Last December, Livingston Cain, the juror accused of attempting to bribe the jury pool in the 2014 high-profile trial of dancehall entertainer Vybz Kartel, was found guilty.

Cain was convicted of perverting the course of justice contrary to common law when he appeared in the Kingston and St Andrew Parish Court on December 13.

Another individual said he moved to “cheat the system” just to avoid jury duty when he found out that he was summoned through the mail service.

“When I was called to be a juror some years ago, I got my doctor to write me something to say that I am of ill health. It was a murder trial and I wanted no part of it. I don’t see it as me not helping to get justice or whatever. If someone doesn’t commit, they can get other people to do so,” he told the Sunday Observer.

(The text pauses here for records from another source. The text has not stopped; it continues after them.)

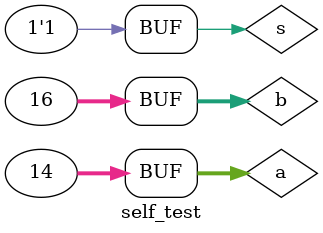
<source format=v>
module mux (a,b,out,select);//to use:  mux #(how many bits do inputs have?) name(arguments);
  parameter n=32;
  input[n-1:0] a,b;
  output reg[n-1:0] out;
  input select;
	always@(a, b, select) out = (select==0) ? a : b;

endmodule


module self_test();
  reg[31:0] a,b;
  wire[31:0] out;
  reg s;
  mux2 #(32) m(a,b,out,s);
  initial begin
    a=32'd14;
    b=32'd16;
    s=0;
    #500 s=1;
end
endmodule
</source>
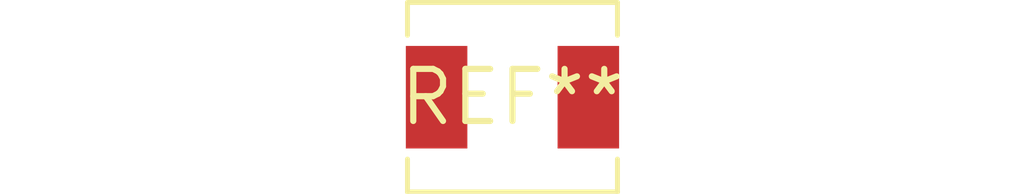
<source format=kicad_pcb>
(kicad_pcb (version 20240108) (generator pcbnew)

  (general
    (thickness 1.6)
  )

  (paper "A4")
  (layers
    (0 "F.Cu" signal)
    (31 "B.Cu" signal)
    (32 "B.Adhes" user "B.Adhesive")
    (33 "F.Adhes" user "F.Adhesive")
    (34 "B.Paste" user)
    (35 "F.Paste" user)
    (36 "B.SilkS" user "B.Silkscreen")
    (37 "F.SilkS" user "F.Silkscreen")
    (38 "B.Mask" user)
    (39 "F.Mask" user)
    (40 "Dwgs.User" user "User.Drawings")
    (41 "Cmts.User" user "User.Comments")
    (42 "Eco1.User" user "User.Eco1")
    (43 "Eco2.User" user "User.Eco2")
    (44 "Edge.Cuts" user)
    (45 "Margin" user)
    (46 "B.CrtYd" user "B.Courtyard")
    (47 "F.CrtYd" user "F.Courtyard")
    (48 "B.Fab" user)
    (49 "F.Fab" user)
    (50 "User.1" user)
    (51 "User.2" user)
    (52 "User.3" user)
    (53 "User.4" user)
    (54 "User.5" user)
    (55 "User.6" user)
    (56 "User.7" user)
    (57 "User.8" user)
    (58 "User.9" user)
  )

  (setup
    (pad_to_mask_clearance 0)
    (pcbplotparams
      (layerselection 0x00010fc_ffffffff)
      (plot_on_all_layers_selection 0x0000000_00000000)
      (disableapertmacros false)
      (usegerberextensions false)
      (usegerberattributes false)
      (usegerberadvancedattributes false)
      (creategerberjobfile false)
      (dashed_line_dash_ratio 12.000000)
      (dashed_line_gap_ratio 3.000000)
      (svgprecision 4)
      (plotframeref false)
      (viasonmask false)
      (mode 1)
      (useauxorigin false)
      (hpglpennumber 1)
      (hpglpenspeed 20)
      (hpglpendiameter 15.000000)
      (dxfpolygonmode false)
      (dxfimperialunits false)
      (dxfusepcbnewfont false)
      (psnegative false)
      (psa4output false)
      (plotreference false)
      (plotvalue false)
      (plotinvisibletext false)
      (sketchpadsonfab false)
      (subtractmaskfromsilk false)
      (outputformat 1)
      (mirror false)
      (drillshape 1)
      (scaleselection 1)
      (outputdirectory "")
    )
  )

  (net 0 "")

  (footprint "L_Chilisin_BMRA00040415" (layer "F.Cu") (at 0 0))

)

</source>
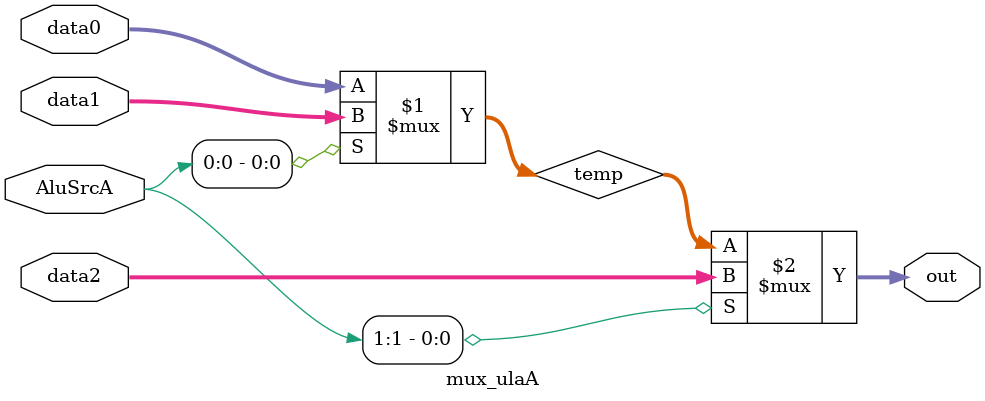
<source format=v>
module mux_ulaA (
    input wire [31:0] data0, data1, data2, 
    input wire [1:0] AluSrcA, 
    output wire [31:0] out);

    wire [31:0] temp;

    //00 = data0
    //01 = data1
    //10 = data2 
    
    assign temp = (AluSrcA[0]) ? data1:data0;
    assign out = (AluSrcA[1]) ? data2:temp;




endmodule
</source>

“My doctor link didn’t have a problem with getting me out of it because he agreed that there was a potential risk. If they don’t want people to go to those means then these thing should be voluntary, or people should have a choice to say, ‘Look, I am not comfortable doing this or I feel like I will be in danger’. It is as simple as that.”

Meanwhile, Director of Public Prosecutions Paula Llewellyn told the Sunday Observer that such reasoning is a mask to conceal people’s desire to avoid the “civic” duty.

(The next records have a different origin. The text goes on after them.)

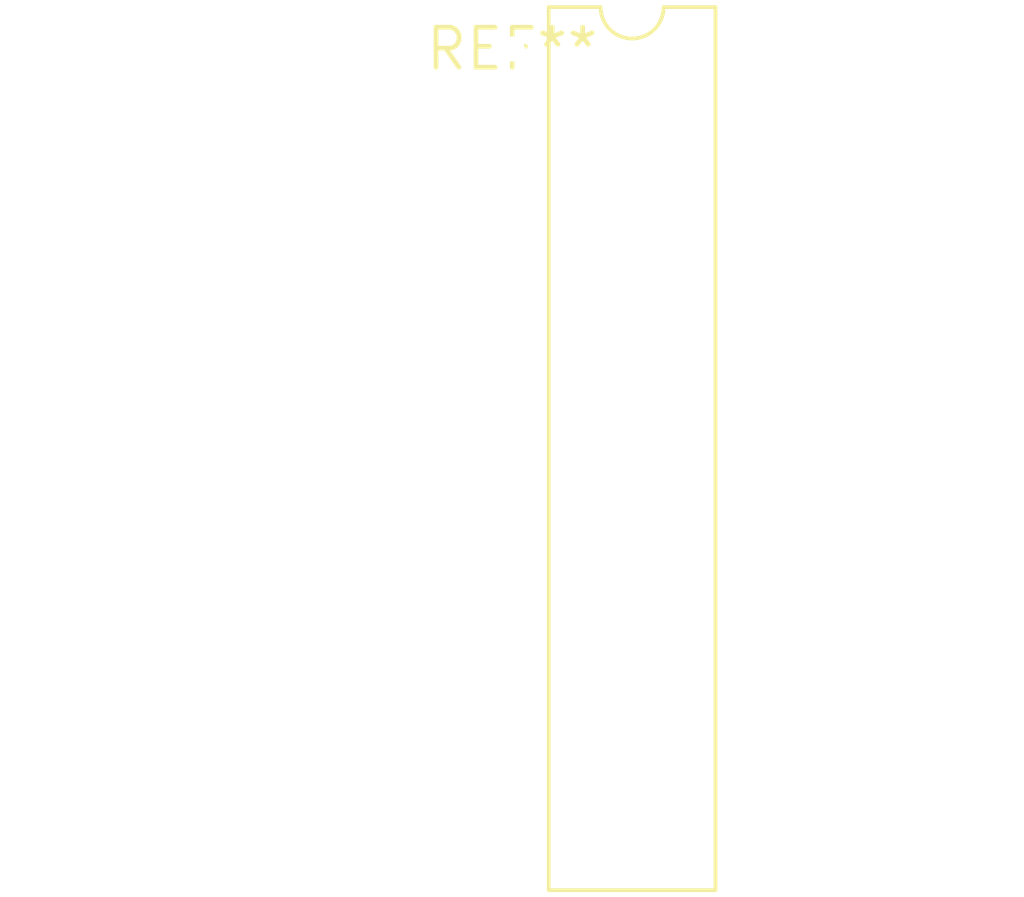
<source format=kicad_pcb>
(kicad_pcb (version 20240108) (generator pcbnew)

  (general
    (thickness 1.6)
  )

  (paper "A4")
  (layers
    (0 "F.Cu" signal)
    (31 "B.Cu" signal)
    (32 "B.Adhes" user "B.Adhesive")
    (33 "F.Adhes" user "F.Adhesive")
    (34 "B.Paste" user)
    (35 "F.Paste" user)
    (36 "B.SilkS" user "B.Silkscreen")
    (37 "F.SilkS" user "F.Silkscreen")
    (38 "B.Mask" user)
    (39 "F.Mask" user)
    (40 "Dwgs.User" user "User.Drawings")
    (41 "Cmts.User" user "User.Comments")
    (42 "Eco1.User" user "User.Eco1")
    (43 "Eco2.User" user "User.Eco2")
    (44 "Edge.Cuts" user)
    (45 "Margin" user)
    (46 "B.CrtYd" user "B.Courtyard")
    (47 "F.CrtYd" user "F.Courtyard")
    (48 "B.Fab" user)
    (49 "F.Fab" user)
    (50 "User.1" user)
    (51 "User.2" user)
    (52 "User.3" user)
    (53 "User.4" user)
    (54 "User.5" user)
    (55 "User.6" user)
    (56 "User.7" user)
    (57 "User.8" user)
    (58 "User.9" user)
  )

  (setup
    (pad_to_mask_clearance 0)
    (pcbplotparams
      (layerselection 0x00010fc_ffffffff)
      (plot_on_all_layers_selection 0x0000000_00000000)
      (disableapertmacros false)
      (usegerberextensions false)
      (usegerberattributes false)
      (usegerberadvancedattributes false)
      (creategerberjobfile false)
      (dashed_line_dash_ratio 12.000000)
      (dashed_line_gap_ratio 3.000000)
      (svgprecision 4)
      (plotframeref false)
      (viasonmask false)
      (mode 1)
      (useauxorigin false)
      (hpglpennumber 1)
      (hpglpenspeed 20)
      (hpglpendiameter 15.000000)
      (dxfpolygonmode false)
      (dxfimperialunits false)
      (dxfusepcbnewfont false)
      (psnegative false)
      (psa4output false)
      (plotreference false)
      (plotvalue false)
      (plotinvisibletext false)
      (sketchpadsonfab false)
      (subtractmaskfromsilk false)
      (outputformat 1)
      (mirror false)
      (drillshape 1)
      (scaleselection 1)
      (outputdirectory "")
    )
  )

  (net 0 "")

  (footprint "CERDIP-22_W7.62mm_SideBrazed" (layer "F.Cu") (at 0 0))

)

</source>
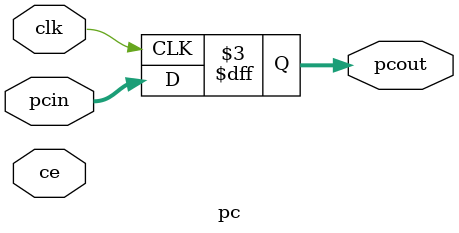
<source format=v>
module pc(pcin,pcout,clk,ce);
//abc
input clk, ce;
input[31:0] pcin;
output reg[31:0] pcout;
initial begin
	pcout<=0;
end
always @(posedge clk)
begin
	pcout <= pcin;
end
endmodule

</source>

“Nothing is going to happen. It’s a cop-out. Some of them just like to say they are afraid to get out of the duty. And some of them go to doctors who unethically give them sick certificates. I always say that it is a lack of civic pride. You can’t want justice and sit down in an armchair,” Llewellyn lamented.

The prosecutor further stated that she has never heard of any instance in which individuals selected as part of a jury have been targeted for their involvement in any case.

“I’ve never seen that in my practice. I have never really heard of a juror being attacked or anything like that, and that’s because of the system and how it is. These are a group of people and their contact information is kept literally under lock and key in the custody of the registrar,” she said.

“Apart from their name and occupation, there is no contact information for them that comes out into the public domain. And very often, in my experience, they are asked to leave the courtroom first and everybody else leaves after them.”

The Jury Duty Act stipulates who qualifies to serve. Any Jamaican living in the country between the ages of 18 and 69 who has a tax registration number (TRN) or is registered to vote can be selected for jury duty.

The CAD is responsible for issuing summonses to people for jury duty. Summonses are issued to the police for distribution to selected citizens who are expected to report to the court specified on the date stipulated.

The CAD also serves to restructure the institutional framework through which administrative services are provided to the courts and further strengthen judicial independence.

Last year director of client services, communications and information at the CAD Kadiesh Fletcher said, while there has been low turnout, the courts have been able to proceed with matters set for jury trials.

Fletcher also noted that jury duty presents the opportunity for people to learn about the court systems and help their fellow citizens get justice.

Llewellyn added that she has heard stories of attempts made to bribe jurors.

“And even then, that hardly happens, because usually, ethically, at the end of each day when they are sitting, the judge gives them a warning that they are not to discuss the case with anybody. And the judge warns that if anybody is trying to interfere with them, they are supposed to report it to the registrar.”